Star Advertiser | Kathryn Mykleseth
Hawaiian Electric Co.’s new energy plan angered solar customers, who could face higher monthly bills, but pleased non-solar customers, who might see their costs drop.
HECO’s proposal, designed to break Hawaii’s dependence on fossil fuels, includes a major investment in liquefied natural gas, which environmentalists said would only delay the state’s transition to renewable energy sources.
HECO submitted its 2,731 page plan to the state Public Utilities Commision (PUC) on Tuesday, which would end the attractive rates that were offered to solar customers by HECO themselves.
HECO’s changes include a $55 monthly fee for each residential customer, solar and non-solar, beginning in 2017 and an additional charge of $16 for new solar customers. To offset the $55 fee, HECO would lower its charge per kilowatt-hour, which would benefit non-solar residents. It would also charge a connection fee to new solar customers and decrease what it pays for solar power sent back into the grid. Under the new plan, the average electricity bill will drop from 34 cents an hour to about 26 cents an hour.
“This kind of proposal is dead on arrival,” said Colin Yost, the general counsel at RevoluSun, a Honolulu based solar company. “This is the beginning of the process and we don’t think it will be accepted.”
“It’s almost like, why did they get their PV system?” said Jeff Lum of Alternate Energy. “Now their base charge is almost the same as what their electric bill was (before installing solar).”
HECO’s new goal is to achieve 65% renewable by 2030, a step up from their original 40% plan. The PUC will hold a hearing on whether or not to approve all or any part of the new proposal.
Marco Manglesdor, the president of Hilo-based company ProVision Solar has thought the proposal to be fair. “I think it is reasonable to have a discussion about lowering the (solar) incentive,” Mangelsdorf said. “I think it is probably about time there is to be more equitable cost sharing.”
“For existing PV customers, we think what makes sense is allowing them to be ‘grandfathered’ in under the existing program they signed up under, but possibly transitioning to a new PV rate
structure at some point in the future,” said Cynthia Lin Sugiyama of HECO spokesperson.

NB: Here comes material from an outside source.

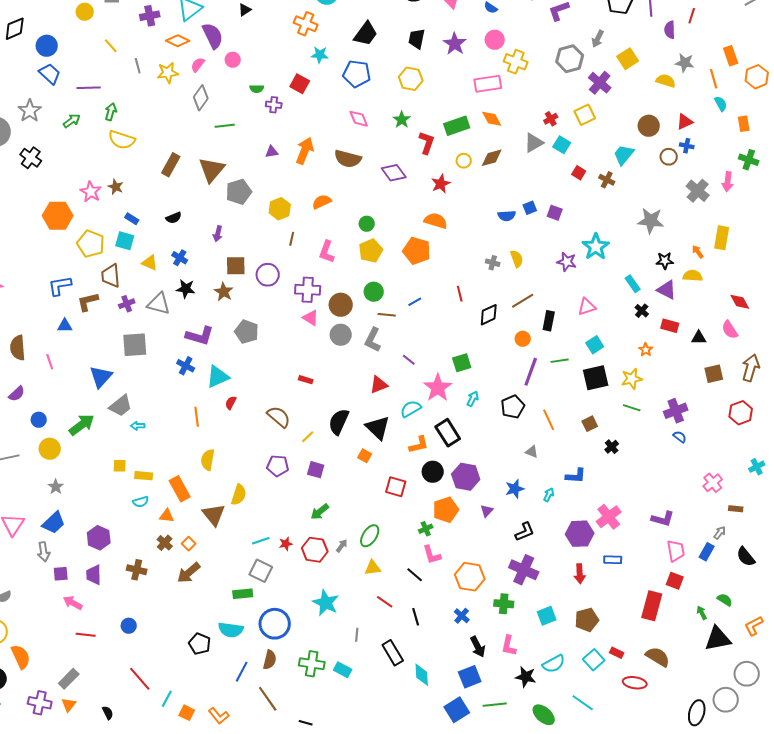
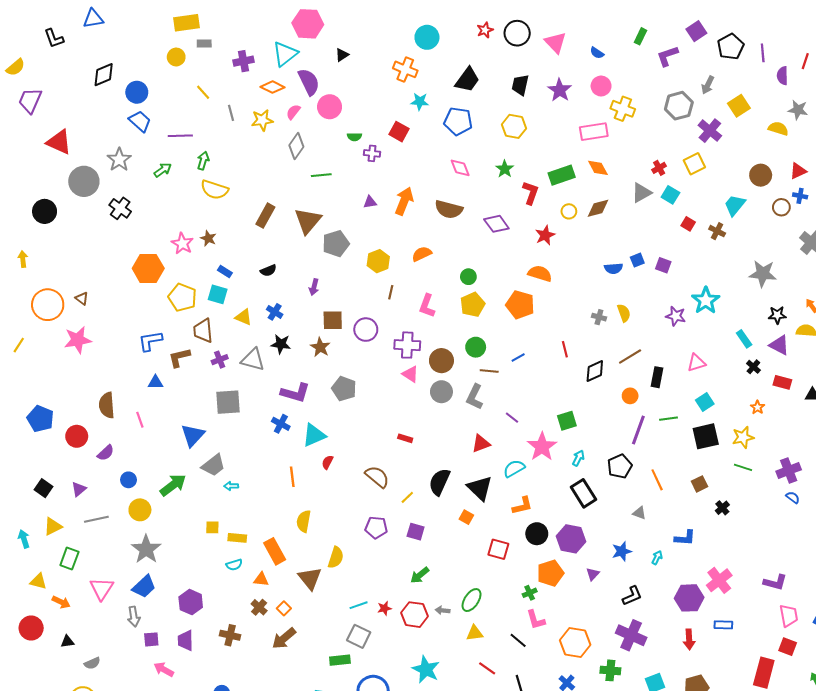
pink circle: (233, 60) -> (330, 107), size x1.5
black rectangle: (448, 433) -> (583, 493), moved
gray star: (56, 487) -> (146, 549), size x1.8
gray arrow: (342, 546) -> (442, 610), turned -120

The plan would cover each of HECO’s three companies: Hawaiian Electric on Oahu, Maui Electric and Hawaii Electric Light Co. on Hawaii island.
One of the key point of HECO’s proposal is the use of LNG, which they hope to utilize by 2017. HECO expects to bring in containerized LNG in 2017 and hopes to convert that to bulk in 2022.
The switch to LNG has left some concerned that it would leave the state dependent on fossil fuels instead of moving Hawaii to developing renewable resources, as well as the potential for LNG’s price to rise.
“There is talk that LNG is a bridge fuel, but the question is, ‘Once you bring it here, are we stuck with it forever?'” said Henry Curtis, director of Life of the Land. “It’s just not clear whether LNG is the right way to go.”
“HECO is really banking heavily on switching fuels to LNG,” said Isaac Moriwake, an attorney of Earthjustice. “So, a lot of the cost savings depend on a roll of the dice that LNG is going to be a lot cheaper than what we have already. Under some analysis, the prices could really track the cost what we have already. So, we are just out of the frying pan and into the fire in terms of fuel costs and our dependence on imported fuels. The customers are going to bear the risks and eat the costs.”
The HECO plan, however, did not answer one of the key questions for Hawaii’s solar industry, which is how the new proposal will help customers who have been waiting, some as much as eight months, for HECO to approve their solar rooftop projects.
“My principal interest is what if anything is going to be done or implemented in changes that will allow more PV in the near term,” Mangelsdorf said.
“Nearly tripling over 16 years is about a 7 percent increase each year. That is very meager compared to the very strong growth we are seeing in the last five years,” Moriwake said. “It’s far from clear whether 7 percent a year is going to sustain a vibrant solar industry and allow customers to take control of their energy future.”